As prefeituras de São Paulo e do Rio encontraram um meio para limpar as duas cidades dos detritos humanos que as infestam. É ainda o início do processo, que promete completar-se com outras medidas. Os bancos das praças e jardins, usados pelos miseráveis sem-teto, serão separados por placas divisórias. Dessa forma, os mendigos não poderão neles dormir. Os bancos dos jardins, disse uma autoridade carioca, se destinam às "pessoas de bem", que, deles, poderão contemplar as belezas da cidade. A premissa se impõe: quem é de "bem" no Brasil?

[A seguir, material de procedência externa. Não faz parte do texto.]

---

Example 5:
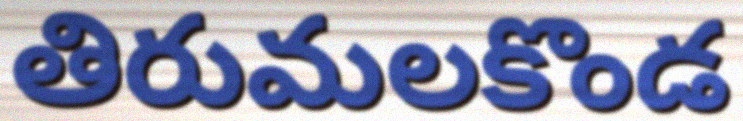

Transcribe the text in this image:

తిరుమలకొండ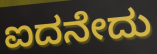
ಐದನೇದು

Provavelmente essa sábia e justa autoridade considere que as pessoas de bem sejam as pessoas "de bens". Se assim for, poderíamos estabelecer uma escala, dentro de moderna definição moral. Poderiam criar um registro para que as pessoas se inscrevam, de acordo com sua riqueza e renda, devidamente atestadas pela Receita Federal. Quanto maiores os bens, maior seria sua respeitabilidade. A transubstanciação do advérbio "bem" no substantivo plural "bens" atende à nova linguagem do poder.

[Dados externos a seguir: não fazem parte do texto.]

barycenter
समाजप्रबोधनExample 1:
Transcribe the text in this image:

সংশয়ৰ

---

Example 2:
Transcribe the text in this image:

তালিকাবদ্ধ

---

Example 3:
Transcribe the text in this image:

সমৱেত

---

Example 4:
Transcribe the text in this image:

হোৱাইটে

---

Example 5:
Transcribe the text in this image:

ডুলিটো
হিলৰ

Trata-se da continuação de processo antigo e reanimado pelo novo liberalismo, que sofre agora seu desaire, mas não se considera vencido. O raciocínio é singelo: o mundo é lindo se for habitado por pessoas bem vestidas, sadias, belas. "Beleza é saúde", dizem os slogans de propaganda. Antes mesmo de Hitler, houve quem propusesse programas de eugenia, com a esterilização dos deformados e inúteis. Os eugenistas relacionam a estética ao comportamento, como o fez Lombroso: o feio é sempre malfeitor. O feio, o sujo, o desempregado, o demente, o descalço, o descamisado, o macróbio. Enfim, para resumir, o pobre e indefeso.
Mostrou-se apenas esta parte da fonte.